A equação fechou em minha cabeça com transparente enunciado; ora, ao se proibir o fumo nos bares, por via transversa também está se evitando o uso do álcool, bingo! Mais uma conquista puritana, camuflada pelo discurso da saúde e bem estar geral; mas aqui pra nós, se a coisa toda tivesse realmente propósitos salutares, até mesmo os deliciosos torresmos deveriam ser proibidos; o cerco se fecha através de mínimas e imperceptíveis incisões aparentemente corretas, que até podem lá ter suas razões, mas o que está em jogo é mais um motivo de não frequência aos ambientes propensos ao “pecado”, não é por menos, que os bares estão cada vez mais se transformando em “polos gastronômicos” e perdendo sua essência de botecos.

A onda conservadora (que possui bancadas organizadas nas casas legislativas), vem conquistando espaços nas nossas vidas; não se apresenta mais como na Idade Média, queimando pecadores em praça pública, é sorrateira, se infiltra como água por frestas mal vedadas, em outra alegoria, se apresenta como o abraço da sucuri, que não mata por esmagamento, mas por sufocação, cada vez que sua presa solta o ar, impedindo uma inspiração mais profunda, até que a vítima sufocada esteja pronta para ser devorada.
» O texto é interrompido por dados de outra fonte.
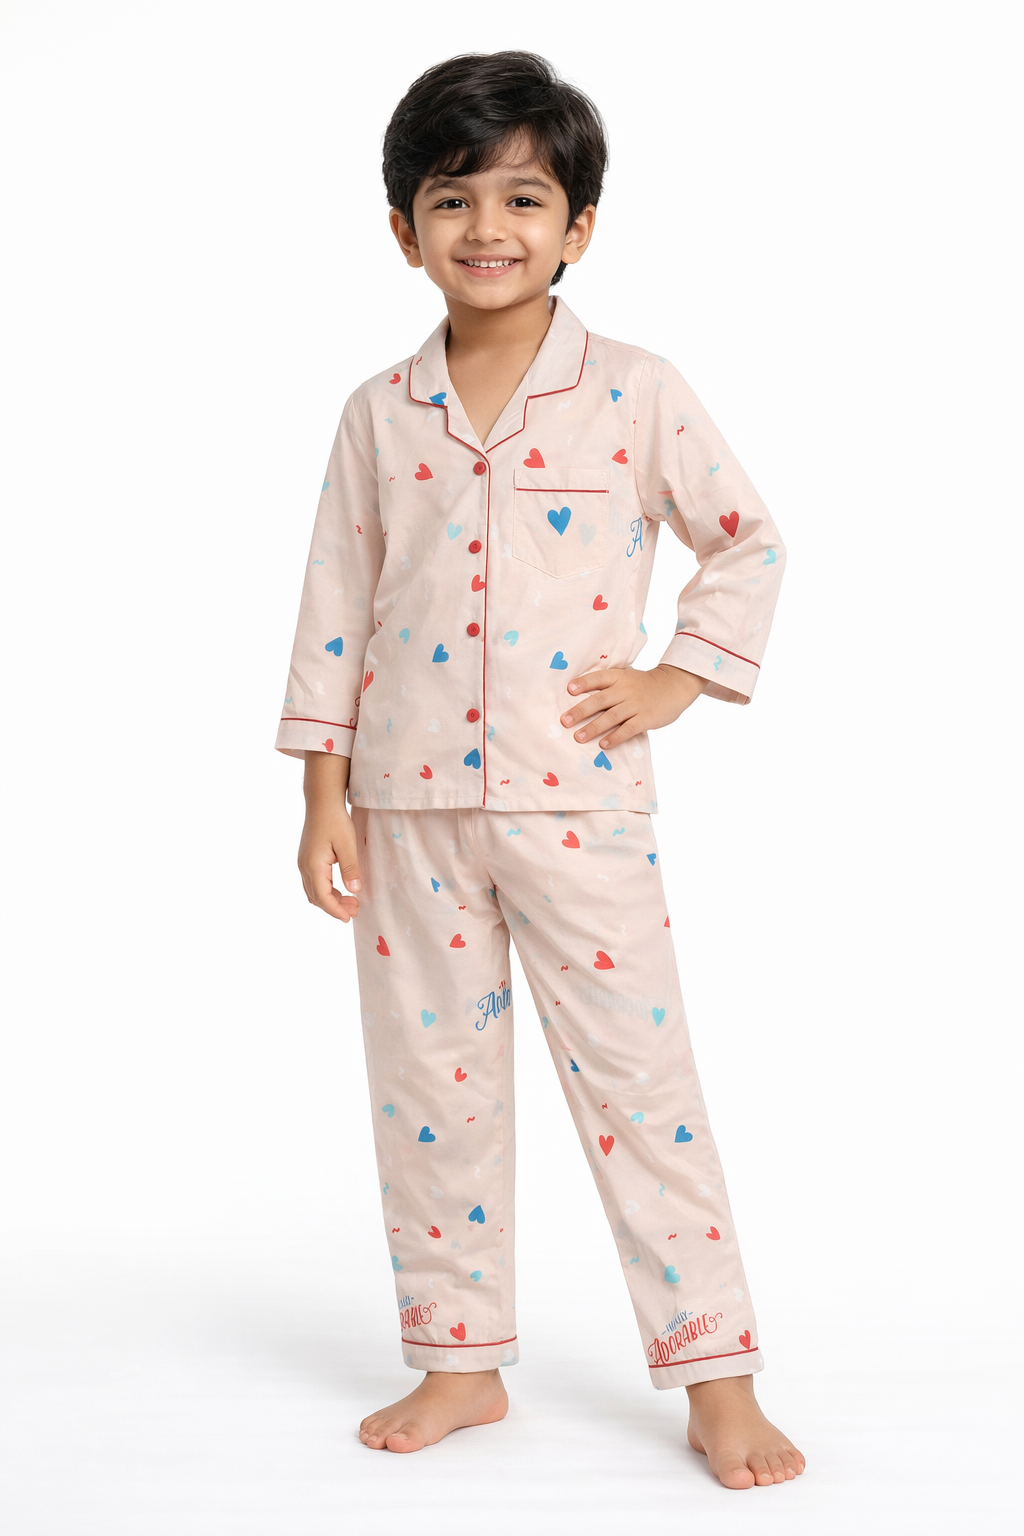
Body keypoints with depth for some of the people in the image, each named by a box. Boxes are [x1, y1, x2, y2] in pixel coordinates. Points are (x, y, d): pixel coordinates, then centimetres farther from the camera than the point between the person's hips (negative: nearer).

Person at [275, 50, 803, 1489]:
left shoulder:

Fiquei sem torresmo, mas resisti, bebi meu chopp, fumei meu cigarro e tive que me contentar com um tira-gosto “meia bomba”, tudo testemunhado por meia dúzia de crianças barulhentas que gritavam estridentemente numa mesa ao lado, afinal, já não se faz mais botequins como antes, agora frequentamos “polos gastronômicos”, que toleram o álcool como acompanhamento.